Even so,  I've had some good discussions with the family doctor and the UK Health Protection Agency, who did write a letter saying "if you show symptoms of flu within 6 weeks of visiting, get to a hospital for a blood test". As the doctor said "we don't get many cases of Hantavirus in Bristol", so it's not something they are geared up for. You know that when they start looking at the same web pages you've already read.

Well, we've got 1-2 weeks left to go.

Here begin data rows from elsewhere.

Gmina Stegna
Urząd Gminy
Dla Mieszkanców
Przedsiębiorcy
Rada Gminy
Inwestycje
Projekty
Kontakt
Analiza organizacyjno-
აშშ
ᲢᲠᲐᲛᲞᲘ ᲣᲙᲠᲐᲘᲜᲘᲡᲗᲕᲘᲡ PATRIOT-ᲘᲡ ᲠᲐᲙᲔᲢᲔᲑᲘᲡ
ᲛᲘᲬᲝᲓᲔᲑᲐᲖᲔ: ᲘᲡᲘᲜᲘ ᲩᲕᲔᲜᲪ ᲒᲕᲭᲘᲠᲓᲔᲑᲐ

And it was excellent in Yosemite, though next time I'd stay more in Tolumne Meadows than in the valley itself (too busy), and maybe sort out the paperwork to go back-country. 

Yosemite

Assuming that I remain alive for the next fortnight, here are where I'm going to be speaking over the next few months.

Strata EU: Data Availability and Integrity in Apache Hadoop.

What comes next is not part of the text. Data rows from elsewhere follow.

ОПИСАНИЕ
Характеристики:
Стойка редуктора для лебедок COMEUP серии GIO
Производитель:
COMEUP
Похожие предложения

I've already done a preview of the talk at a little workshop in Bristol -the live demo of RHEL HA failover did work, so I hope to repeat it. I'll be manning the Hortonworks Booth and wearing branded T-shirts, so will be findable -though I plan to attend some of the talks. In particular, one of the people behind Spatial Analyis UK will be talking -and I just love their maps.

Big Data Con London, Hadoop as a Data Refinery.

Here I'll be exploring the "Data Refinery" metaphor as a way to visualise and communicate the role of the Hadoop stack in existing organisations.

ApacheCon EU, Introduction to Hadoop-dev.

I'm going to talk about the Hadoop development process, QA and testing, contributions. This isn't going be a basic "here's SVN", or a "Hortonworks and Cloudera can handle everything" talk, but one that looks at the current process -both strengths and weaknesses. As a committer who was not only on their own for some years, but still in a different TZ, I know the problems that arise. I believe it is essential for people using Hadoop in the field to get their feedback in, through JIRA, tests & patches. If there is one thing that I think needs work is to have a semi-formalised process for external projects to do mentored work relating to Hadoop. That's companies, individuals, interns and university research. All to often we don't know that someone is working on a feature until they turn up with something big that cuts across the projects -and at that point it's too late to shape, to open up to external input, or to even comprehend. Just as apache has an incubator, I think we need something structured -as the alternative is that this work falls on the floor and ends up wasted.